[2025-05-20]

In a way, similar to Bell Labs story - an incredibly successful corporate innovation lab.
Well, the history of aviation is fun - but what about re- / de-industrialisation, government and private efficiency, and from a book published 30 years ago?
It’d be a shorter note, as most of it still covers a history of Aircraft, spy missions, and intrigue of Cold War.
But also, in between the lines during the book and directly in the whole chapter, the author tries to discuss the future ahead, and it’s incredible genre to find the sources aged well.
As an innovation story, it talks about how in a decade the US went from 40+ new aircraft models employed in 50s, to I think 7 in 80s and perhaps 1-3 in later decades later. It’s a ‘where’s my flying car with a militaristic angle’.
As a bureaucracy story, it shows super-interesting accounts on how the administrative workforce grows, i.e., thousands of DOD auditors larger in size than some federal departments. How the same engine production is 30% (it’s 80-90s, It’s hard to imagine the multiplier now) more expensive in the same facility due to the tons (literally) of procedural documentation to be filled, and even more so, hundreds (!) of onsite auditors looking over every step on-site (that’s a separate account).

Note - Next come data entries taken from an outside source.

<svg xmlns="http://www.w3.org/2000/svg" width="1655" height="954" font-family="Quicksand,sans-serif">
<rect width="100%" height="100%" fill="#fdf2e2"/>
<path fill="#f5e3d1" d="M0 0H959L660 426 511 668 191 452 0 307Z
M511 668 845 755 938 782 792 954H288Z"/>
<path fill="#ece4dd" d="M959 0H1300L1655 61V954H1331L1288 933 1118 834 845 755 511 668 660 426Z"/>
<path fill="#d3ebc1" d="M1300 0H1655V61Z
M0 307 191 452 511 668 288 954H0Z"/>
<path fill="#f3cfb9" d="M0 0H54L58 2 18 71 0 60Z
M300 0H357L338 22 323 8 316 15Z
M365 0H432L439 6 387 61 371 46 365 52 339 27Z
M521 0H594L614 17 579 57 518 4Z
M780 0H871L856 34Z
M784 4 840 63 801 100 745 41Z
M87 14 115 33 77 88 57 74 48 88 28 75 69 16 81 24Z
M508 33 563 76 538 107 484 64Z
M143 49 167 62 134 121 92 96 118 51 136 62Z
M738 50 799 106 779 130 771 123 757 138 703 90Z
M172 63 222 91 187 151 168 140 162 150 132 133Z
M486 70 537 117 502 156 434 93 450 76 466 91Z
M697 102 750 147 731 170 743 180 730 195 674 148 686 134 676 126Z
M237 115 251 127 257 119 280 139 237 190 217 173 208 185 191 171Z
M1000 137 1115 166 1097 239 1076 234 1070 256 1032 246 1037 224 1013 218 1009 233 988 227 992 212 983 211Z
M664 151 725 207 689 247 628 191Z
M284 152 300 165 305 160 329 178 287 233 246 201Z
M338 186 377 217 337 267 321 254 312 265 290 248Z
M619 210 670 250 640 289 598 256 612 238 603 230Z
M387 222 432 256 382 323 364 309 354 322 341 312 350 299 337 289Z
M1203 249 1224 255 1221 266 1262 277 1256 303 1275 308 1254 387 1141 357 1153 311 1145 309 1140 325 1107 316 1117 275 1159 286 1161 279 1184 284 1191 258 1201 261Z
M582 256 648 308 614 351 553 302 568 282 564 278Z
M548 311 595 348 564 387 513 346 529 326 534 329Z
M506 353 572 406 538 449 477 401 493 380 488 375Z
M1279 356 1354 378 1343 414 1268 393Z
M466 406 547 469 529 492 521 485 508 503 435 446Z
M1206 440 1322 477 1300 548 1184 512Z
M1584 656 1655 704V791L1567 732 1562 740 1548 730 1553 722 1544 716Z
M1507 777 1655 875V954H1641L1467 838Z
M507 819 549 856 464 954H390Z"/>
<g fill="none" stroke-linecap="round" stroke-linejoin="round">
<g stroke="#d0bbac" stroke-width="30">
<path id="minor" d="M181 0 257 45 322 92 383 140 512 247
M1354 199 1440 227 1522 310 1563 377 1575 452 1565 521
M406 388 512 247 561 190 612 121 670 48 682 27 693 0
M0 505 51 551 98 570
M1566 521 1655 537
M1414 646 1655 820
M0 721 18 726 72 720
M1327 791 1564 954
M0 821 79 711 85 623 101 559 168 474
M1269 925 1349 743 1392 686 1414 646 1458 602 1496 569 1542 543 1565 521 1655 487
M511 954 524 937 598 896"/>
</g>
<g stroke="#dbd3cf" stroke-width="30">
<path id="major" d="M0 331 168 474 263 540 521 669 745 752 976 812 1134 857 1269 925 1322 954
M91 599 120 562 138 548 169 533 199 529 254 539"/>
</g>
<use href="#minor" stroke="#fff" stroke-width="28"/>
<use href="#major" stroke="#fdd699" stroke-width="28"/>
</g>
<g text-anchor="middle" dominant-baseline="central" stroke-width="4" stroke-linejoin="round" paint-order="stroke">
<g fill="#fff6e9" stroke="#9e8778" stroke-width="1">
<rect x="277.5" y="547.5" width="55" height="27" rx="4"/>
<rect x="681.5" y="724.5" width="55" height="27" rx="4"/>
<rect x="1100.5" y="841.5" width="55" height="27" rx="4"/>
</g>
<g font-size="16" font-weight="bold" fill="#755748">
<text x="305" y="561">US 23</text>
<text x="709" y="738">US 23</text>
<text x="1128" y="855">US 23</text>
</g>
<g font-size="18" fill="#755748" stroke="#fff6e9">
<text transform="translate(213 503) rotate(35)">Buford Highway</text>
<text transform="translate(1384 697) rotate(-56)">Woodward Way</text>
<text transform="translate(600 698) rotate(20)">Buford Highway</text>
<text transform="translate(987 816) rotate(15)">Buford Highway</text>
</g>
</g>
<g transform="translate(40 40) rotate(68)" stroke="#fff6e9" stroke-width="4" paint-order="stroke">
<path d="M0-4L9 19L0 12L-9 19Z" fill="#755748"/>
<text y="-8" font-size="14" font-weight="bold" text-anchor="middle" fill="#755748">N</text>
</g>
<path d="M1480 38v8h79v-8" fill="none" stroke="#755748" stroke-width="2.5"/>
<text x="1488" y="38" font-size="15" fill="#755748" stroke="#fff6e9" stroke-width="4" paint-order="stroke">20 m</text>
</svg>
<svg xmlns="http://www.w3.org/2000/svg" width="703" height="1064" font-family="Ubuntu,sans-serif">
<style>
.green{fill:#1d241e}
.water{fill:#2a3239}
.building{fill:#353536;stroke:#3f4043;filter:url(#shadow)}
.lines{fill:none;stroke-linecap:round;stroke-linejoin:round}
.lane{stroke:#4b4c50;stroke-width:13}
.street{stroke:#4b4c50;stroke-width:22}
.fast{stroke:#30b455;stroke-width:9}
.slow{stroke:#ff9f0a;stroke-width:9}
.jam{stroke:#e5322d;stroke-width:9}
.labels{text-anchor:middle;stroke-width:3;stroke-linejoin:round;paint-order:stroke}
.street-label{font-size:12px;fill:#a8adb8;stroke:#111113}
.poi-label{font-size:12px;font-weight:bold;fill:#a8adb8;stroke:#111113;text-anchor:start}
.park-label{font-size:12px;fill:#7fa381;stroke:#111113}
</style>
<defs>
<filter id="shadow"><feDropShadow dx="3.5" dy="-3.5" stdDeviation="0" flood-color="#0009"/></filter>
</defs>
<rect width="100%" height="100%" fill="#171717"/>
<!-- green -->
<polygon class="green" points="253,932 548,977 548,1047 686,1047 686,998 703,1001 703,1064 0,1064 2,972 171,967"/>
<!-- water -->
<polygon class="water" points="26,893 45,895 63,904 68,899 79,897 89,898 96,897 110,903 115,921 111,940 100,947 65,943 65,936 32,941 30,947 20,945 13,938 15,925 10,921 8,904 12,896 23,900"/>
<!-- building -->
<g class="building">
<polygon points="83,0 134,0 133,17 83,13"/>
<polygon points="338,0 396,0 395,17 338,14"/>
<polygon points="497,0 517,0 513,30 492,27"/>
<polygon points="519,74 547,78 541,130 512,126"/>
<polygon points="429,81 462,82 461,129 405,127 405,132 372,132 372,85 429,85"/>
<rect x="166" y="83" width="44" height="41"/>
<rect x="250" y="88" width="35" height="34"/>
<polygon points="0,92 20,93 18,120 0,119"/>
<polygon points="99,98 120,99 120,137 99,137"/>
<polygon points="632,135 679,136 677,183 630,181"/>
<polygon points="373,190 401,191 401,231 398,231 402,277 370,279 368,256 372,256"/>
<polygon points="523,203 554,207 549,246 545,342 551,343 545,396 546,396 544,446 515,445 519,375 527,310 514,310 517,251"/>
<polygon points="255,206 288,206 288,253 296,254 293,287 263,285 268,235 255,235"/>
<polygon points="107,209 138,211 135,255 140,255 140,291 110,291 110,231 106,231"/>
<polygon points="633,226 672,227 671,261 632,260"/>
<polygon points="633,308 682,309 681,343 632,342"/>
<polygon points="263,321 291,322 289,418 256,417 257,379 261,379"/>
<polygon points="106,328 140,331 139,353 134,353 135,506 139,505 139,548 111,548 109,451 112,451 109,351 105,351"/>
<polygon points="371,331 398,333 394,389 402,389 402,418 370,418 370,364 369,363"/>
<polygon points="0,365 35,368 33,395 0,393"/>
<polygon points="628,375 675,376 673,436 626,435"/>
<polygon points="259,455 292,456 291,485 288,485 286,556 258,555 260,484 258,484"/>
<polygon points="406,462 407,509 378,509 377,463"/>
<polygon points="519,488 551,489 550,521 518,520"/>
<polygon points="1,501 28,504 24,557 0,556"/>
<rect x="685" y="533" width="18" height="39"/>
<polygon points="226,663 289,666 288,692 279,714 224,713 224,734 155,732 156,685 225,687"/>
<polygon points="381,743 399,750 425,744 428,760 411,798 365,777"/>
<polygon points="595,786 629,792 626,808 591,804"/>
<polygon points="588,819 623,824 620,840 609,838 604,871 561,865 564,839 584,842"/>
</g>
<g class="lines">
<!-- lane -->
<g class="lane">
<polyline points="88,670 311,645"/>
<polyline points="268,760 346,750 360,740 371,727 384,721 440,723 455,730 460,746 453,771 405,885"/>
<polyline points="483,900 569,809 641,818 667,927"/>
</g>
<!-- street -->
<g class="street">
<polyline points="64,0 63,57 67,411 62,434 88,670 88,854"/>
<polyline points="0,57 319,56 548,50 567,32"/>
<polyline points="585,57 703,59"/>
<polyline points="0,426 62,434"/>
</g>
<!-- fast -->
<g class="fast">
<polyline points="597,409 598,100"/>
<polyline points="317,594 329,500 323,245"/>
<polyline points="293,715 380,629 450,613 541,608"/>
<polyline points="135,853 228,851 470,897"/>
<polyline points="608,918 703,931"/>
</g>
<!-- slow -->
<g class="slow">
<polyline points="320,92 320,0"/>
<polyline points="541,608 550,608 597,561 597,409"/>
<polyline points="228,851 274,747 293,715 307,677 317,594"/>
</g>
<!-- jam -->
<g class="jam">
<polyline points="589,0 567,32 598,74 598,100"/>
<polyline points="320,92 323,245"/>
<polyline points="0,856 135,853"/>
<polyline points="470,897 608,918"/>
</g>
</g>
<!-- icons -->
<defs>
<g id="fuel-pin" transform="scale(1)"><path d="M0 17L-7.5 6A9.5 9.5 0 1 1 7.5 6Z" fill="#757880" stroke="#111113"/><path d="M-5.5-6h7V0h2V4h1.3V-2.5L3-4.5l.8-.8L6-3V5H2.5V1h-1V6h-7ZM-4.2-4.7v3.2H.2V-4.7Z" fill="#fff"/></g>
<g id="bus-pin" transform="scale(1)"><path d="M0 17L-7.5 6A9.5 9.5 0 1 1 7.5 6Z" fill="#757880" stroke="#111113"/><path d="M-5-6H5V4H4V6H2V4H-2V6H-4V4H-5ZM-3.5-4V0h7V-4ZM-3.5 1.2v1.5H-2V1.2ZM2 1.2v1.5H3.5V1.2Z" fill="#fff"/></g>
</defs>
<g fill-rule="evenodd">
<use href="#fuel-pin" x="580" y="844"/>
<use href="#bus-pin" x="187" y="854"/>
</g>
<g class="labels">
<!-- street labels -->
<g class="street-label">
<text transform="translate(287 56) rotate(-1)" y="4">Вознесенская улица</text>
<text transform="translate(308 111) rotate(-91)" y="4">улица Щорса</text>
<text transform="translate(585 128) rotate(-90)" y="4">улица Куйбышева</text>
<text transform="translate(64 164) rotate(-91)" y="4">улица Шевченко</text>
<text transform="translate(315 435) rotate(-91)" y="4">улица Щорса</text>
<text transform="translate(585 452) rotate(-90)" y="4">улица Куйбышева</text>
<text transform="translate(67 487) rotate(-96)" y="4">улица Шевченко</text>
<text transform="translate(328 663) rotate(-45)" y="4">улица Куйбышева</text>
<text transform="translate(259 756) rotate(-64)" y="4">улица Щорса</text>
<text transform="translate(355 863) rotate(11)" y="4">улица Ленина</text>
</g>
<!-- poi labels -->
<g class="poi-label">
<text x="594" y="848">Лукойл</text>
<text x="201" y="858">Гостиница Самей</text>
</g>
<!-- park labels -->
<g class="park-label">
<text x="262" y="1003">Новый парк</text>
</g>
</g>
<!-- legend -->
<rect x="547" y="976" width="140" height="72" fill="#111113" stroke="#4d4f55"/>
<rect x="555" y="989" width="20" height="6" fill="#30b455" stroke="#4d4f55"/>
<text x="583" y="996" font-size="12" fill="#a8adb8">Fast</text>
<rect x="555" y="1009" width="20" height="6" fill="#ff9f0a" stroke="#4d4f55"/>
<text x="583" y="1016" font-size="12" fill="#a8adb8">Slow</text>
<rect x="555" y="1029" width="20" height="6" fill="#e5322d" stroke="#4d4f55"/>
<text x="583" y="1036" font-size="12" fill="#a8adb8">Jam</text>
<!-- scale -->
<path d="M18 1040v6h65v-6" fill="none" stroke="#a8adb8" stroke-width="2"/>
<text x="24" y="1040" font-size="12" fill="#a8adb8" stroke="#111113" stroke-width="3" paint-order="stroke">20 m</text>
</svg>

After reading, one thing that wasn’t mentioned is an actual lost industry, in an unobvious way - how many suppliers moved components manufacturing overseas due to the terribly inflated costs (and likely oversight). Unironically, seems like the unintended consequences of better grip over the government spending simply moved the critical chunks of industry away while still keeping most of the overhead administrative costs.
That’s quite a change to contemplate unwinding back.